-- Exercise requirements --
Reproduce every line of the data below without any changes, and leave out the pictures.

-- Data extracts --

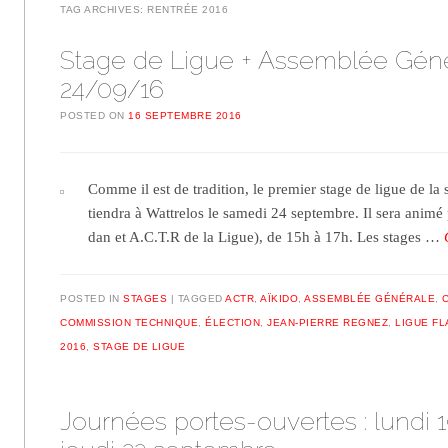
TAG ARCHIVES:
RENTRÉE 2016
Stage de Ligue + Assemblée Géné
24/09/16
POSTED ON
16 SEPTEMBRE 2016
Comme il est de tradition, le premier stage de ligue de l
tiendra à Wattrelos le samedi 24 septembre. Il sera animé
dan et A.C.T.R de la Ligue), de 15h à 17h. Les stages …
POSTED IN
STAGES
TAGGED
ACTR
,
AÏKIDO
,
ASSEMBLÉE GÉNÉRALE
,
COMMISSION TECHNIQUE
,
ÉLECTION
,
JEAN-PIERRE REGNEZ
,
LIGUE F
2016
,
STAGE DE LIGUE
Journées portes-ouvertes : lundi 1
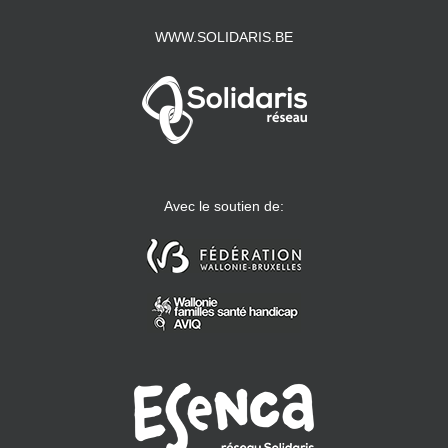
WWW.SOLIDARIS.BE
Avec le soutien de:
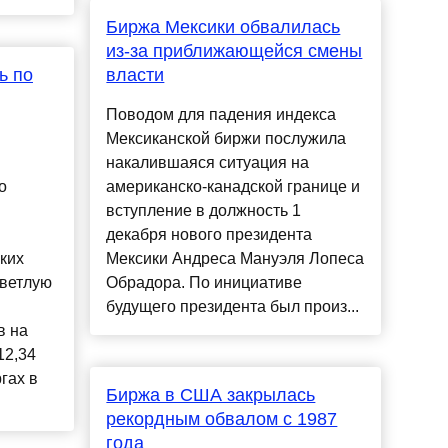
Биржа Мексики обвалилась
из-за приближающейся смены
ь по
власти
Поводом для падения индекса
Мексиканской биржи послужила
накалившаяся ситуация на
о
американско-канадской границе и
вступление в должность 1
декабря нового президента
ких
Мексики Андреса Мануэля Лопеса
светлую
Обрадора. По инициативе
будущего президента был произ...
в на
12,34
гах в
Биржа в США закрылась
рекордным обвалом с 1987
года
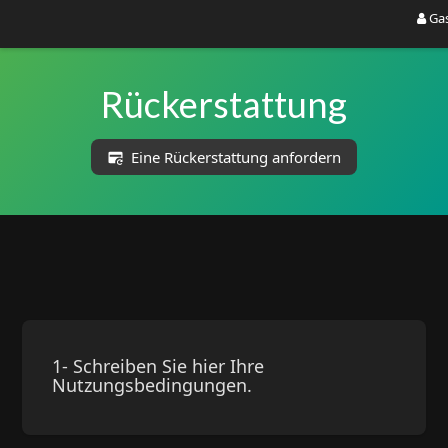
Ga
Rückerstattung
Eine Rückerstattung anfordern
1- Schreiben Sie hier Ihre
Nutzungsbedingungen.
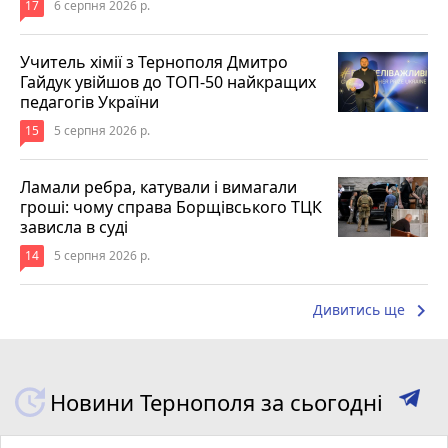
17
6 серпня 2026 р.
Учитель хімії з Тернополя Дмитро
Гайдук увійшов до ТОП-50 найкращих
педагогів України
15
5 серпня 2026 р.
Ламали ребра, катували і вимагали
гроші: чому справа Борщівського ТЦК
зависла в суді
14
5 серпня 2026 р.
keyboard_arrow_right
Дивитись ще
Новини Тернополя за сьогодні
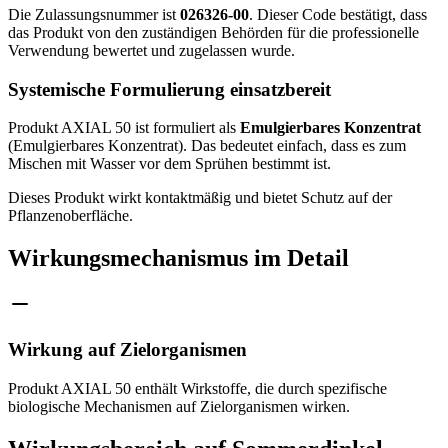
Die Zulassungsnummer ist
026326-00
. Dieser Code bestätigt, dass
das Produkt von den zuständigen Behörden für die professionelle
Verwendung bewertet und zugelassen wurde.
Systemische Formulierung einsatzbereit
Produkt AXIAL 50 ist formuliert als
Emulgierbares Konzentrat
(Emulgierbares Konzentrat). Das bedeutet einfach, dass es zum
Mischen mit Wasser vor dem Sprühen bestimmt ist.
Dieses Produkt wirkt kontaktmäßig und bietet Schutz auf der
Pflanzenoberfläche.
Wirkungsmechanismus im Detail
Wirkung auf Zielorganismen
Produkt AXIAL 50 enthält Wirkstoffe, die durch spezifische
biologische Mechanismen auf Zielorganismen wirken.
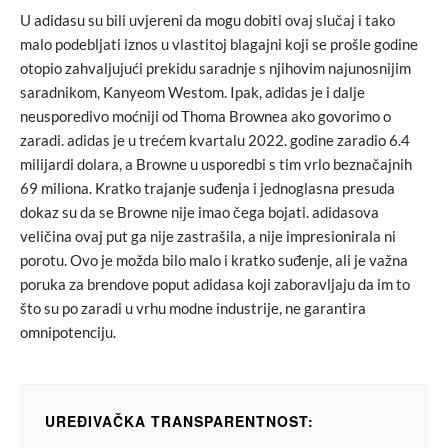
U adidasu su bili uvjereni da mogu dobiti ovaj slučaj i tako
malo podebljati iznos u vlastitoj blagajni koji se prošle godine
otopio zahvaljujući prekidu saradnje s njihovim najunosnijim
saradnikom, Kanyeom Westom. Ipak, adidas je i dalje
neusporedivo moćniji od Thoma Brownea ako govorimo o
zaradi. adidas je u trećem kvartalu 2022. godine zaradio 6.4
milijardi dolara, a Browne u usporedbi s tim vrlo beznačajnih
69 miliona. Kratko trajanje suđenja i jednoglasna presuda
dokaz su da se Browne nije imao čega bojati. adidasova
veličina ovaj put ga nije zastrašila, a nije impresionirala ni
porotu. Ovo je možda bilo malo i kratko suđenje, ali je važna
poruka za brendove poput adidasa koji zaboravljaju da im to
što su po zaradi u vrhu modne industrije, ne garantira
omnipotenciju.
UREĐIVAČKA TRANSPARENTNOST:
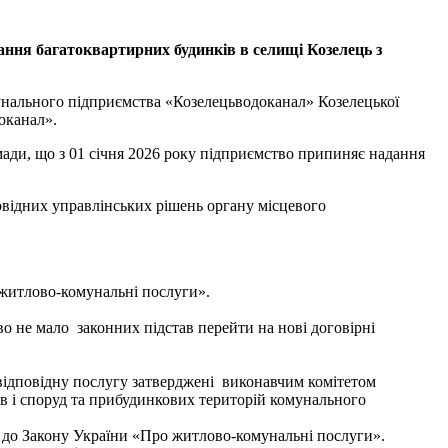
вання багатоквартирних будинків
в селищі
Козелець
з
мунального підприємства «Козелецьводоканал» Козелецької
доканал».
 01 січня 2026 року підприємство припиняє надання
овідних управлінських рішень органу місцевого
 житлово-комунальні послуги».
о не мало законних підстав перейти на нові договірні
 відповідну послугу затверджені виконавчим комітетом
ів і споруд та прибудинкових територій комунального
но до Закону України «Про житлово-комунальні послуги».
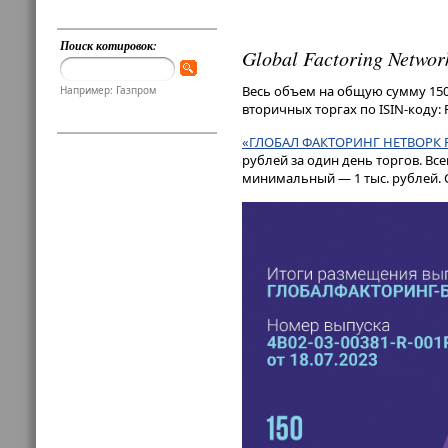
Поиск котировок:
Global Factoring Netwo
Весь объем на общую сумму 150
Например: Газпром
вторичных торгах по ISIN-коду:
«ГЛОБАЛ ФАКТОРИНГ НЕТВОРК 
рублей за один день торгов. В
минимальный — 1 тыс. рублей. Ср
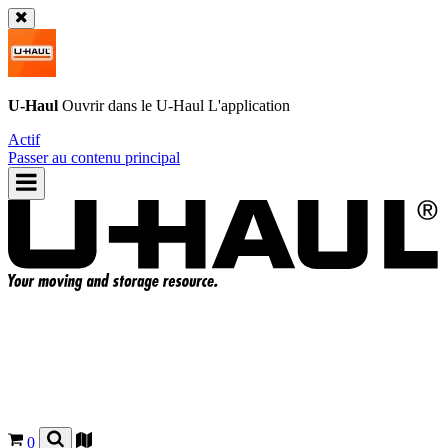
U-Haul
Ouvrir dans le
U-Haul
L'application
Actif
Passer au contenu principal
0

-- Response for this exercise --
TAG ARCHIVES:
RENTRÉE 2016
Stage de Ligue + Assemblée Géné
24/09/16
POSTED ON
16 SEPTEMBRE 2016
Comme il est de tradition, le premier stage de ligue de l
tiendra à Wattrelos le samedi 24 septembre. Il sera animé
dan et A.C.T.R de la Ligue), de 15h à 17h. Les stages …
POSTED IN
STAGES
TAGGED
ACTR
,
AÏKIDO
,
ASSEMBLÉE GÉNÉRALE
,
COMMISSION TECHNIQUE
,
ÉLECTION
,
JEAN-PIERRE REGNEZ
,
LIGUE F
2016
,
STAGE DE LIGUE
Journées portes-ouvertes : lundi 1
WWW.SOLIDARIS.BE
Avec le soutien de:
Биржа Мексики обвалилась
из-за приближающейся смены
ь по
власти
Поводом для падения индекса
Мексиканской биржи послужила
накалившаяся ситуация на
о
американско-канадской границе и
вступление в должность 1
декабря нового президента
ких
Мексики Андреса Мануэля Лопеса
светлую
Обрадора. По инициативе
будущего президента был произ...
в на
12,34
гах в
Биржа в США закрылась
рекордным обвалом с 1987
года
Ga
Rückerstattung
Eine Rückerstattung anfordern
1- Schreiben Sie hier Ihre
Nutzungsbedingungen.
17
6 серпня 2026 р.
Учитель хімії з Тернополя Дмитро
Гайдук увійшов до ТОП-50 найкращих
педагогів України
15
5 серпня 2026 р.
Ламали ребра, катували і вимагали
гроші: чому справа Борщівського ТЦК
зависла в суді
14
5 серпня 2026 р.
keyboard_arrow_right
Дивитись ще
Новини Тернополя за сьогодні
Die Zulassungsnummer ist
026326-00
. Dieser Code bestätigt, dass
das Produkt von den zuständigen Behörden für die professionelle
Verwendung bewertet und zugelassen wurde.
Systemische Formulierung einsatzbereit
Produkt AXIAL 50 ist formuliert als
Emulgierbares Konzentrat
(Emulgierbares Konzentrat). Das bedeutet einfach, dass es zum
Mischen mit Wasser vor dem Sprühen bestimmt ist.
Dieses Produkt wirkt kontaktmäßig und bietet Schutz auf der
Pflanzenoberfläche.
Wirkungsmechanismus im Detail
Wirkung auf Zielorganismen
Produkt AXIAL 50 enthält Wirkstoffe, die durch spezifische
biologische Mechanismen auf Zielorganismen wirken.
U adidasu su bili uvjereni da mogu dobiti ovaj slučaj i tako
malo podebljati iznos u vlastitoj blagajni koji se prošle godine
otopio zahvaljujući prekidu saradnje s njihovim najunosnijim
saradnikom, Kanyeom Westom. Ipak, adidas je i dalje
neusporedivo moćniji od Thoma Brownea ako govorimo o
zaradi. adidas je u trećem kvartalu 2022. godine zaradio 6.4
milijardi dolara, a Browne u usporedbi s tim vrlo beznačajnih
69 miliona. Kratko trajanje suđenja i jednoglasna presuda
dokaz su da se Browne nije imao čega bojati. adidasova
veličina ovaj put ga nije zastrašila, a nije impresionirala ni
porotu. Ovo je možda bilo malo i kratko suđenje, ali je važna
poruka za brendove poput adidasa koji zaboravljaju da im to
što su po zaradi u vrhu modne industrije, ne garantira
omnipotenciju.
UREĐIVAČKA TRANSPARENTNOST:
вання багатоквартирних будинків
в селищі
Козелець
з
мунального підприємства «Козелецьводоканал» Козелецької
доканал».
 01 січня 2026 року підприємство припиняє надання
овідних управлінських рішень органу місцевого
 житлово-комунальні послуги».
о не мало законних підстав перейти на нові договірні
 відповідну послугу затверджені виконавчим комітетом
ів і споруд та прибудинкових територій комунального
но до Закону України «Про житлово-комунальні послуги».
Поиск котировок:
Global Factoring Netwo
Весь объем на общую сумму 150
Например: Газпром
вторичных торгах по ISIN-коду:
«ГЛОБАЛ ФАКТОРИНГ НЕТВОРК 
рублей за один день торгов. В
минимальный — 1 тыс. рублей. Ср
U-Haul
Ouvrir dans le
U-Haul
L'application
Actif
Passer au contenu principal
0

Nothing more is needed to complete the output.